Finding all $c\in \mathbb{Z}_5$ for which $\mathbb{Z}_5[x]/\langle x^3+2x+c\rangle$ is a field. Finding all $c\in \mathbb{Z}_5$ for which $\mathbb{Z}_5[x]/\langle x^3+2x+c\rangle$ is a field.  
I have worked out $0$ is not because it factors to $x(x^2+2)$.
I believe that $c=1,2,3,4$ are all fields because it is irreducible, but I am not confident in this answer.  Can anyone help?
 A: Note that $\mathbb Z_5[x]$ is a PID, so all prime ideals are maximal, i.e. $\mathbb Z_5[x]/\langle x^3+2x+c\rangle$ is a field iff $x^3+2x+c$ is prime (and since PIDs are UFDs, it suffices to show that $x^3+2x+c$ is irreducible). Since $x^3+2x+c$ has degree $3$, if it is not irreduible it must factor into a linear and a quadratic polynomial, thus it has a root. So it suffices to determine for which $c$ it has a root in $\mathbb Z_5$. Since $\mathbb Z_5$ is so small, the easiest way is probably to plug in each element of $\mathbb Z_5$ and see for what $c$ they are roots. This gives us:
$$\begin{align}
x=0 &: c=0\\
x=1 &: 3+c=0\\
x=2 &: 2+c=0\\
x=3 &: 3+c=0\\
x=4 &: 2+c=0\\
\end{align}$$
thus $x^3+2x+c$ is irreducible for $c=1,4$.

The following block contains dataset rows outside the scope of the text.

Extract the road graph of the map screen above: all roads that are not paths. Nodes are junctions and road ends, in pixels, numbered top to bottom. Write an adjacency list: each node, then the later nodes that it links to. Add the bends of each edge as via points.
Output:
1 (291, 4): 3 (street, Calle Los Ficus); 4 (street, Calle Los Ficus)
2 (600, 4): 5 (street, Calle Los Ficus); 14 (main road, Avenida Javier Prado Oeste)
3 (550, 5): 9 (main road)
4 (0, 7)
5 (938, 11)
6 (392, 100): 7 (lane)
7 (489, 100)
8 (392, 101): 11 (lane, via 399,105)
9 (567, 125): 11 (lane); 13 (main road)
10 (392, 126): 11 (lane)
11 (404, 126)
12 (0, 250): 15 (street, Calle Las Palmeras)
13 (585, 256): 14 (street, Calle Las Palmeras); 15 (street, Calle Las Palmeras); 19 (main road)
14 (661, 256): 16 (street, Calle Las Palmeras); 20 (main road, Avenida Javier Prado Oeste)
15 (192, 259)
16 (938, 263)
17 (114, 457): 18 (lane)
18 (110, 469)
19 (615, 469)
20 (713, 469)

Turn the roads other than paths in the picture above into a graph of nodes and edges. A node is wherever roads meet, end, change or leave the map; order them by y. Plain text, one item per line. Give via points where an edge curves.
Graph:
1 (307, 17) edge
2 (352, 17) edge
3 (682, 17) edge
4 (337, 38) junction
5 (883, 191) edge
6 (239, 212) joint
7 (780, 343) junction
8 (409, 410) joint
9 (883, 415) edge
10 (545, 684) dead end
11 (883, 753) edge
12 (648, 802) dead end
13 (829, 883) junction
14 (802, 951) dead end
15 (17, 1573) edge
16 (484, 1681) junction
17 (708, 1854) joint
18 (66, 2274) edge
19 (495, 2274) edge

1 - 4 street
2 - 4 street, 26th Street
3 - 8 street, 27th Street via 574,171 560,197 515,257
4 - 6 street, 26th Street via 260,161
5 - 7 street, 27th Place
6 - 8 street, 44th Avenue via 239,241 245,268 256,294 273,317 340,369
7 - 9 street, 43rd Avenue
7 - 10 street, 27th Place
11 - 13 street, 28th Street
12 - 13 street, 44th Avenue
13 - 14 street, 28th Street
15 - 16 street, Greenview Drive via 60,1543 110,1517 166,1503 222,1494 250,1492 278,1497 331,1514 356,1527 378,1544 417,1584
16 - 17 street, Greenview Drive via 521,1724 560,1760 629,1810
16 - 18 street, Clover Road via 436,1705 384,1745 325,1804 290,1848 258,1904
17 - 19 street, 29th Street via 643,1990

A: $\Bbb Z_5[x] / \langle x^3 + 2x + c \rangle$ is a field iff $f(x) = x^3 + 2x + c$ is irreducible in $\Bbb Z_5$. This is because $\Bbb Z_5$ is a field, so $\Bbb Z_5[x]$ is a Euclidean domain. In particular, every prime ideal in $\Bbb Z_5[x]$ is maximal, and an ideal is prime iff it's irreducible.
Since $\operatorname{deg} f(x) = 3$, $f(x)$ is irreducible iff it doesn't have any roots in $\Bbb Z_5$.
For each $k \in \Bbb Z_5$, solve $f(k) = 0$ for $c$ and dismiss this value of $c$. The values that are left in the end give a field. (Hint: Your current answer is wrong.)